EXTRACTED RECORDS Start Marker

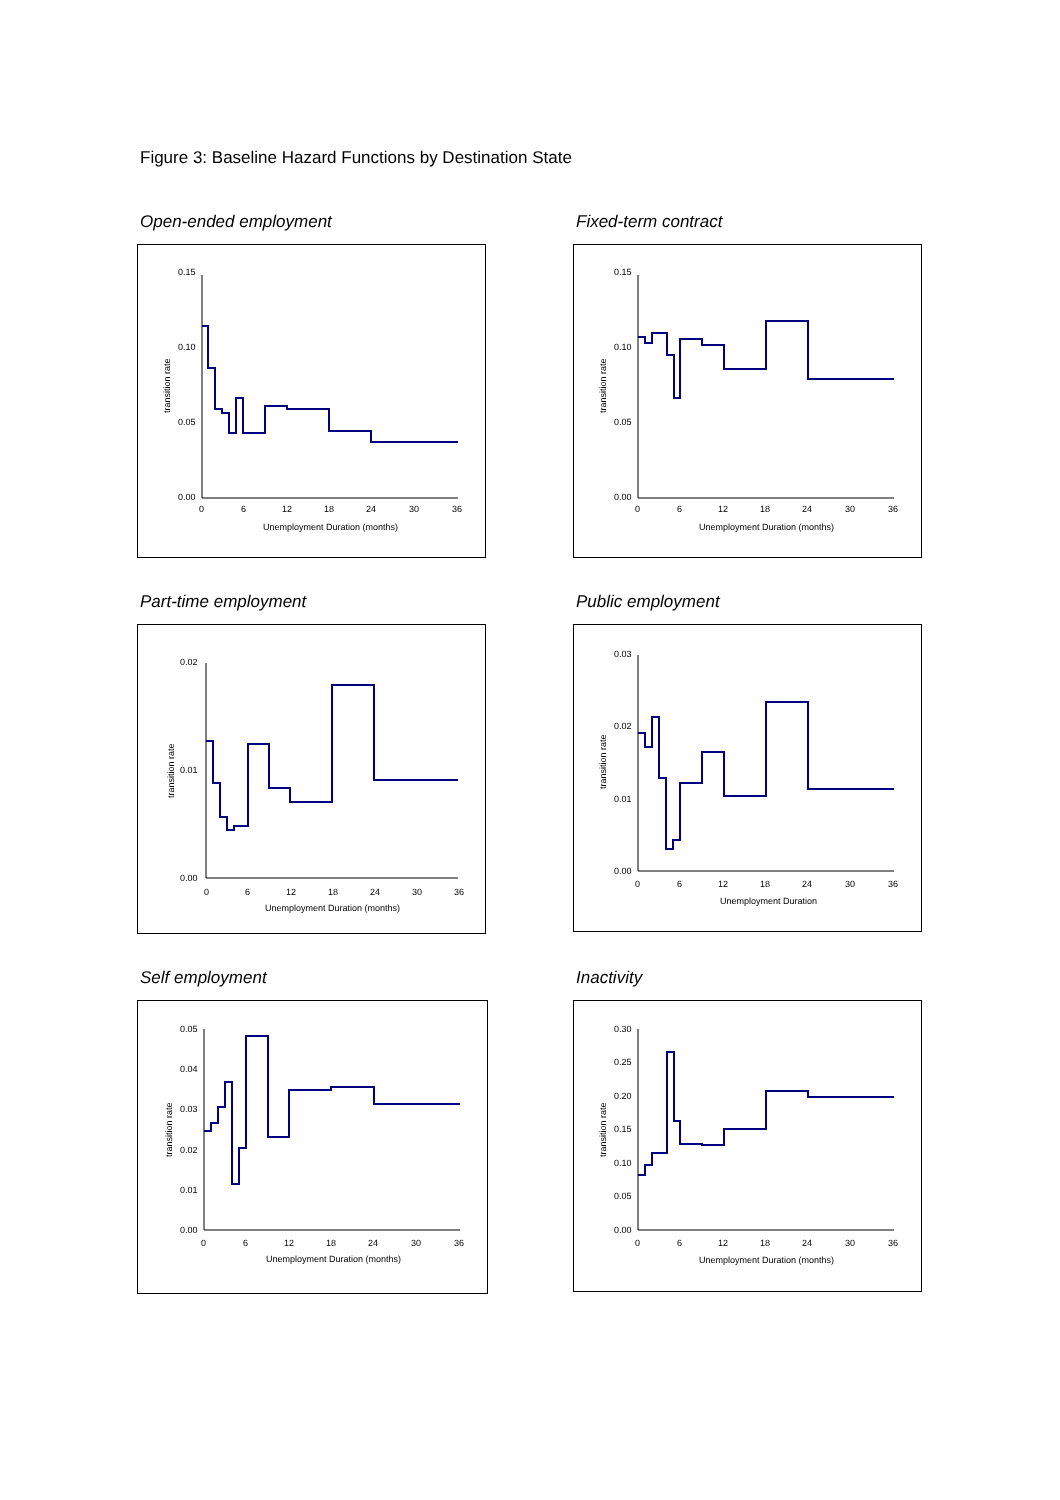Figure 3: Baseline Hazard Functions by Destination State
Open-ended employment
0.15
0.10
0.05
0.00
0
6
12
18
24
30
36
Unemployment Duration (months)
transition rate
Fixed-term contract
0.15
0.10
0.05
0.00
0
6
12
18
24
30
36
Unemployment Duration (months)
transition rate
Part-time employment
0.02
0.01
0.00
0
6
12
18
24
30
36
Unemployment Duration (months)
transition rate
Public employment
0.03
0.02
0.01
0.00
0
6
12
18
24
30
36
Unemployment Duration
transition rate
Self employment
0.05
0.04
0.03
0.02
0.01
0.00
0
6
12
18
24
30
36
Unemployment Duration (months)
transition rate
Inactivity
0.30
0.25
0.20
0.15
0.10
0.05
0.00
0
6
12
18
24
30
36
Unemployment Duration (months)
transition rate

EXTRACTED RECORDS End Marker

▶ [YOUR ASSIGNMENT] Each entry above must be duplicated precisely; none of the pictures may be included.

▶ [OUTPUT FOR THIS EXERCISE]
Figure 3: Baseline Hazard Functions by Destination State
Open-ended employment
0.15
0.10
0.05
0.00
0
6
12
18
24
30
36
Unemployment Duration (months)
transition rate
Fixed-term contract
0.15
0.10
0.05
0.00
0
6
12
18
24
30
36
Unemployment Duration (months)
transition rate
Part-time employment
0.02
0.01
0.00
0
6
12
18
24
30
36
Unemployment Duration (months)
transition rate
Public employment
0.03
0.02
0.01
0.00
0
6
12
18
24
30
36
Unemployment Duration
transition rate
Self employment
0.05
0.04
0.03
0.02
0.01
0.00
0
6
12
18
24
30
36
Unemployment Duration (months)
transition rate
Inactivity
0.30
0.25
0.20
0.15
0.10
0.05
0.00
0
6
12
18
24
30
36
Unemployment Duration (months)
transition rate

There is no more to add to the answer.